New model predicts how sand and other granular materials flow

Sand in an hourglass might seem simple and straightforward, but such granular materials are actually tricky to model. From far away, flowing sand resembles a liquid, streaming down the centre of an hourglass like water from a faucet. But up close, one can make out individual grains that slide against each other, forming a mound at the base that holds its shape, much like a solid. 

Sand's curious behaviour - part fluid, part solid - has made it difficult for researchers to predict how it and other granular materials flow under various conditions. A precise model for granular flow would be particularly useful in optimising processes such as pharmaceutical manufacturing and grain production, where tiny pills and grains pour through industrial chutes and silos in mass quantities. When they aren't well-controlled, such large-scale flows can cause blockages that are costly and sometimes dangerous to clear.

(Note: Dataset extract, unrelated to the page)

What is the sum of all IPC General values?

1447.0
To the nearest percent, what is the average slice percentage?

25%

Now Ken Kamrin of MIT's Department of Mechanical Engineering has come up with a model that predicts the flow of granular materials under a variety of conditions. The model improves on existing models by taking into account one important factor: how the size of a grain affects the entire flow.

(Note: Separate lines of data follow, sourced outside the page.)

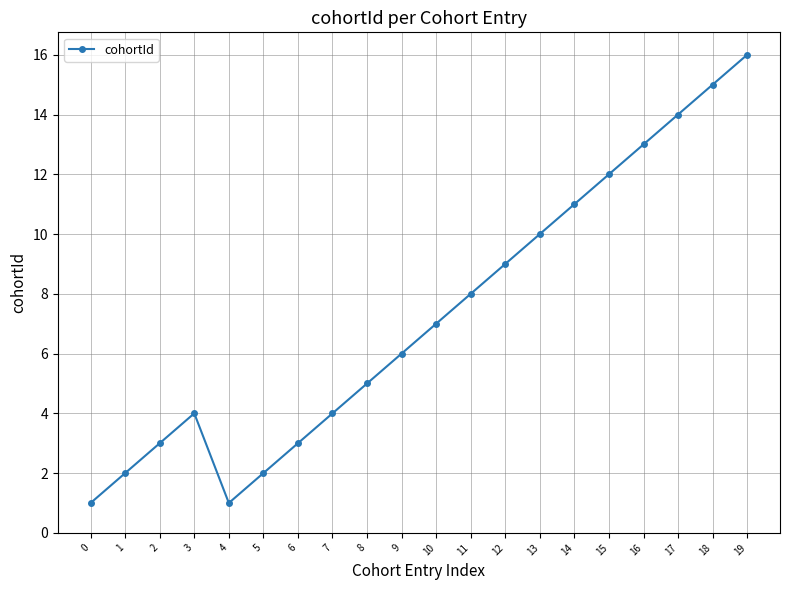

What is the difference between the maximum and minimum values?

15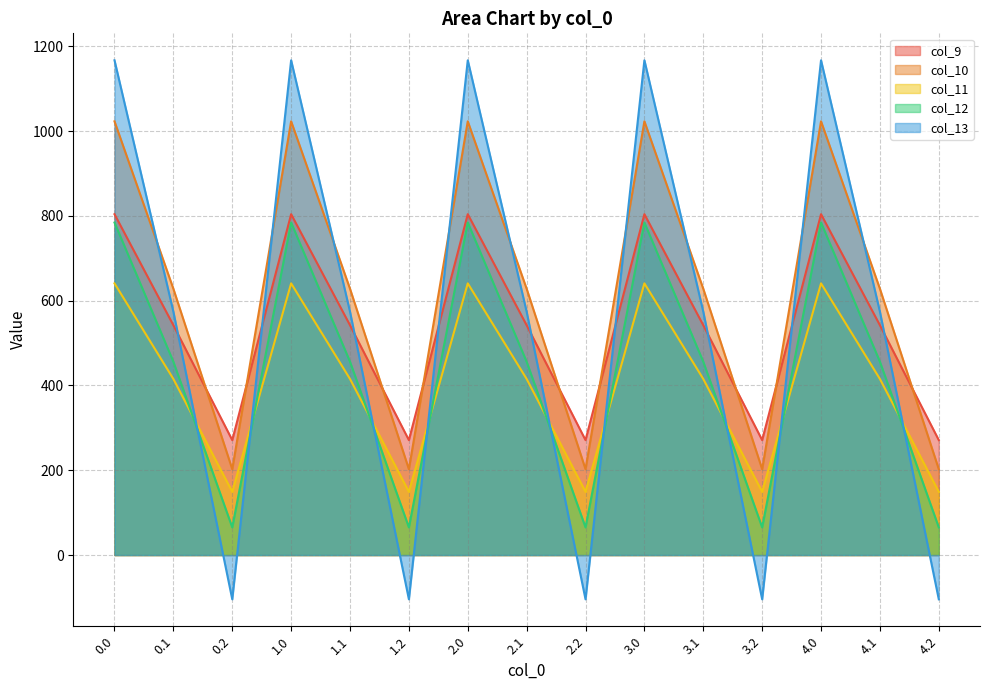

Which series changed the most between 2.1 and 4.0?

col_13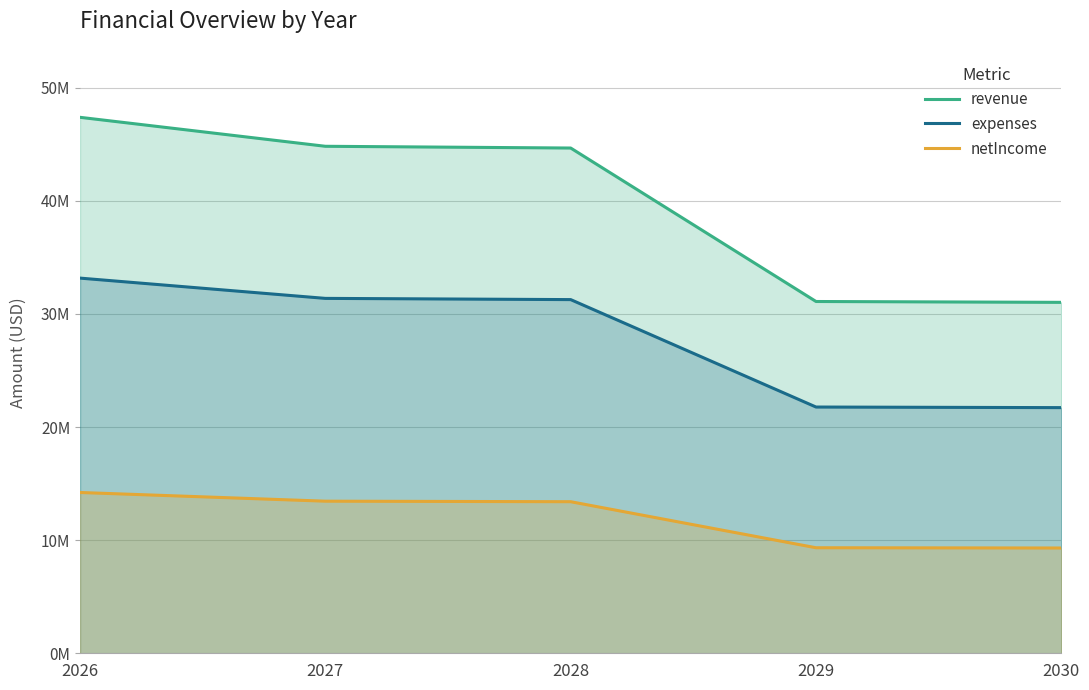

What is the average value of the revenue series?

39796273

 Kamrin and Georg Koval, assistant professor of civil engineering at the National Institute of Applied Sciences in Strasbourg, France, used the new model to predict sand flow in several configurations - including a chute and a circular trough - and found that the model's predictions were a near-perfect match with actual results. A paper detailing the new model will appear in the journal Physical Review Letters.

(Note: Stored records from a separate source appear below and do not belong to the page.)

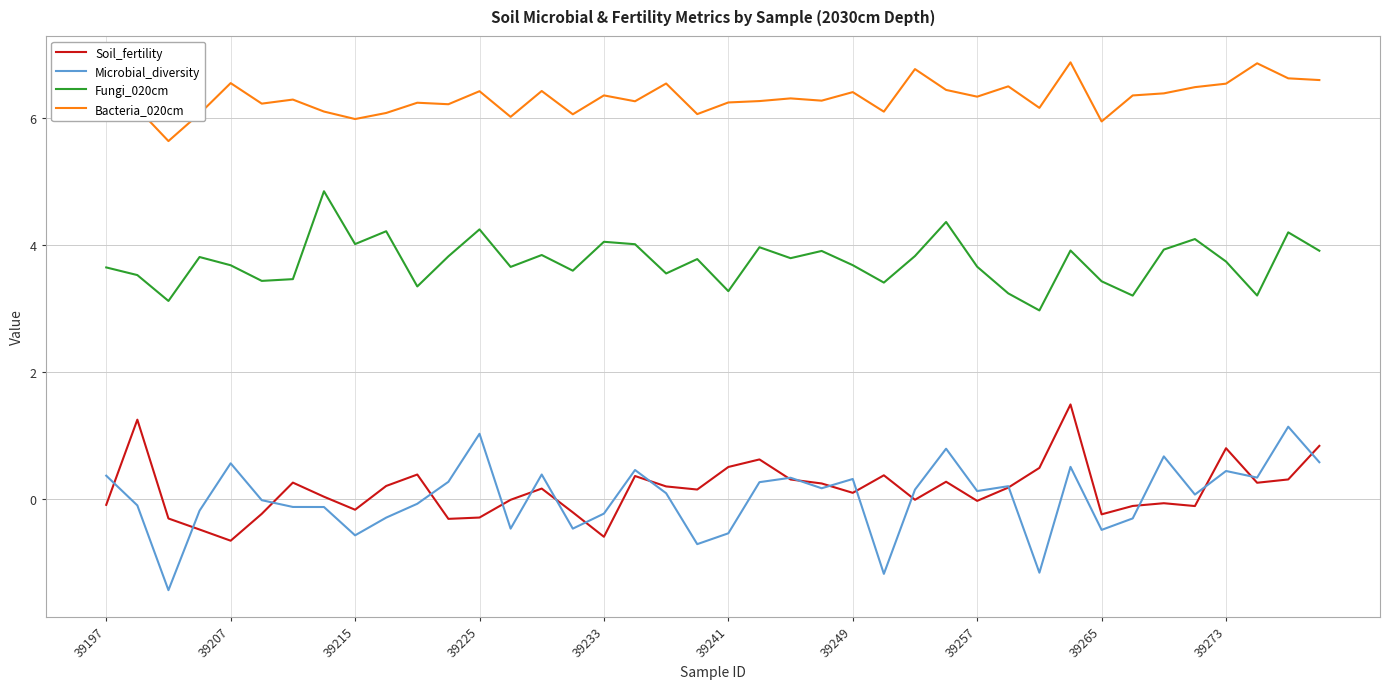

What is the maximum value shown in the chart?

6.9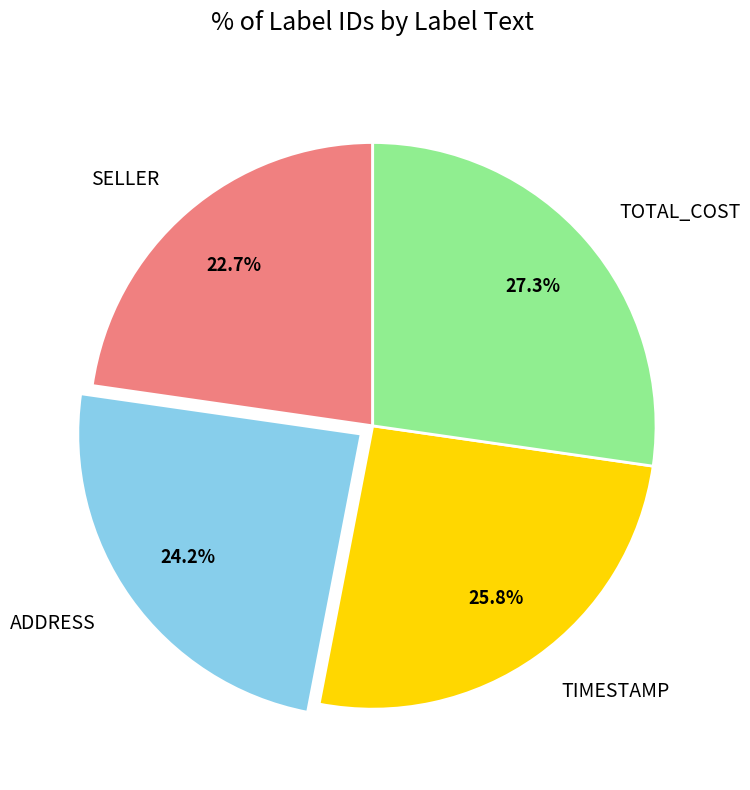

To the nearest percent, what is the difference between the largest and smallest slice percentages?

5%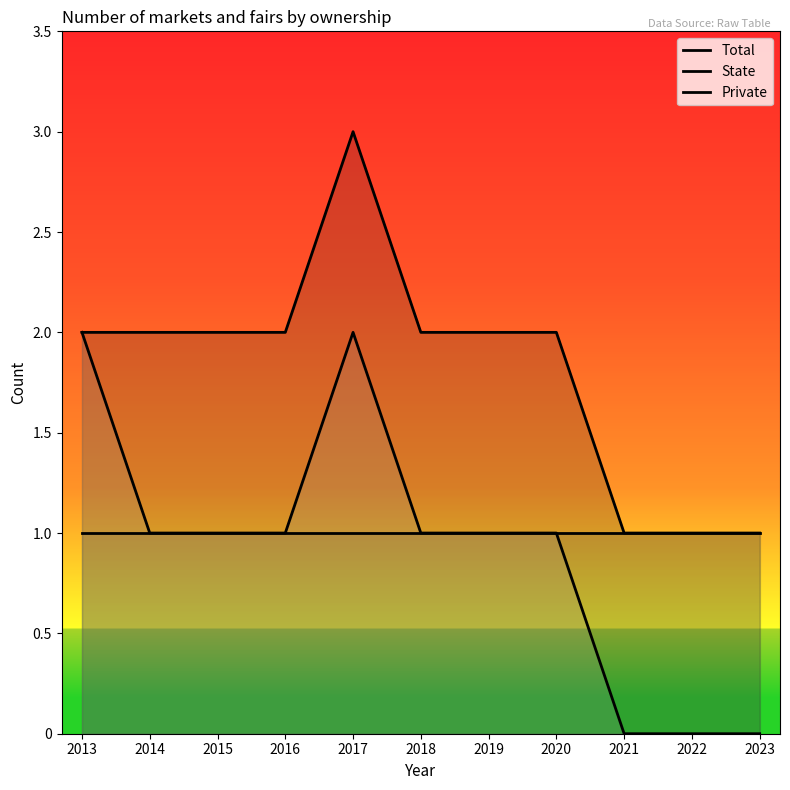

Which series changed the most between 2018 and 2023?

Total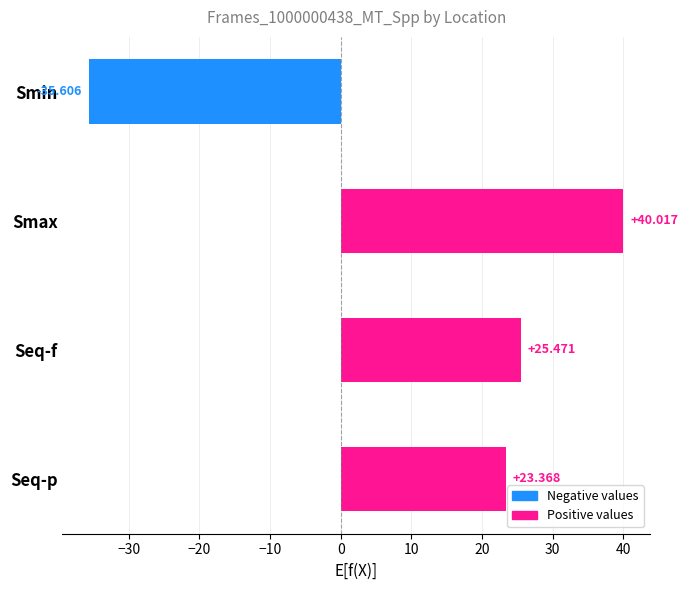

Where is the data nearest to the value 2?

Seq-p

''The basic equations governing water flow have been known for over a century,'' says Kamrin, the Class of '56 Career Development Assistant Professor of Mechanical Engineering. ''There hasn't been something similar for sand, where I can give you a cupful of sand, and tell you which equations will be necessary to predict how it will squish around if I squeeze the cup.''

Kamrin explains that developing a flow model - also known as a continuum model - essentially means ''blurring out'' individual grains or molecules. While a computer may be programmed to predict the behaviour of every single molecule in, say, a cup of flowing water, Kamrin says this exercise would take years. Instead, researchers have developed continuum models.